J.B. Spins

Jazz, film, and improvised culture.

Wednesday, August 24, 2011

The Caller: Drop the Landline

In established horror movie tradition, Mary Kee’s threatening calls are coming from inside her own apartment. The thirty years in the past thing is a neat trick though. While never explained, viewers should just go with the cosmically crossed line set-up if they can find Matthew Parkhill’s The Caller (trailer here) opening at a theater near them this Friday.

In the process of divorcing her abusive stalker husband, Kee needed a new apartment fast. What he found was a seedy but spacious pad in a building with an endearingly lazy super and a dark past. As soon as she moves in, an unstable older woman starts calling Kee’s landline looking for her boyfriend Bobby. In addition to her galloping jealousy, the voice calling herself Rose Lazar seems to think the year is 1979. Although that is obviously crazy talk, it appears Lazar is in fact causing things to happen in the past to mess with Kee in the future.

Fixated on Kee, Lazar turns homicidal, starting with deadbeat Bobby, allowing her to assume the fateful apartment. However, Kee’s prospective new lover, John Guidi, is convinced it is somehow all part of her ex’s sick schemes. Still, as a math professor and trekker, he very considerately supplies the film’s underlying theory of time distortion.

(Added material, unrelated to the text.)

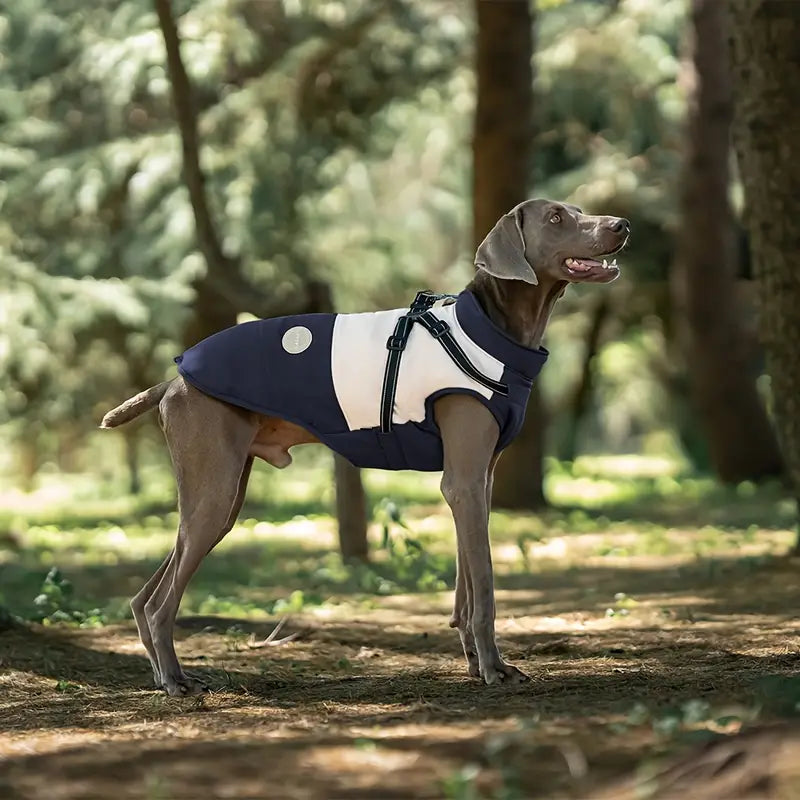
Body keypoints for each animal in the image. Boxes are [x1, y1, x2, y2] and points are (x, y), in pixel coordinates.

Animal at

Time travel broadly defined is like the great white whale of genre filmmakers, who more often than not only end up with a blender full of narrative mush. However, if you buy into the basic premise, the internal logic of Sergio Casci’s screenplay holds up rather well. Matthew Parkhill, a Sundance alumnus with Dot the I, also steadily cranks up the tension quite adroitly, balancing Lazar’s supernatural menace with the very real and present danger represented by her ex-husband. Frankly, this is a surprisingly scary film.

Considering The Caller also boasts cast members of Twilight and True Blood, it is something of a puzzler that it is not opening wider this Friday. Rachelle Lefevre from the Stephenie Meyer franchise is quite convincing and grounded as the time-tormented Carol Kane, establishing some pleasant romantic chemistry with Stephen Moyer, probably best known for the Charlaine Harris series (though he does not look very Italian as the first generation Guidi). As a further genre bonus, cult actor Luis Guzmán (Carlito’s Way, etc.) also appears as George, the super who knows too much.

Of course, The Caller cannot withstand rigorous logical scrutiny, but such pedantry would prevent viewers from enjoying a wicked little horror-thriller. The Puerto Rican locations, though not intrinsic to the story, also add atmosphere and texture to the proceedings. It might be relatively unheralded, but this is a seriously creepy film, definitely recommended when it opens (somewhere) this Friday (8/26).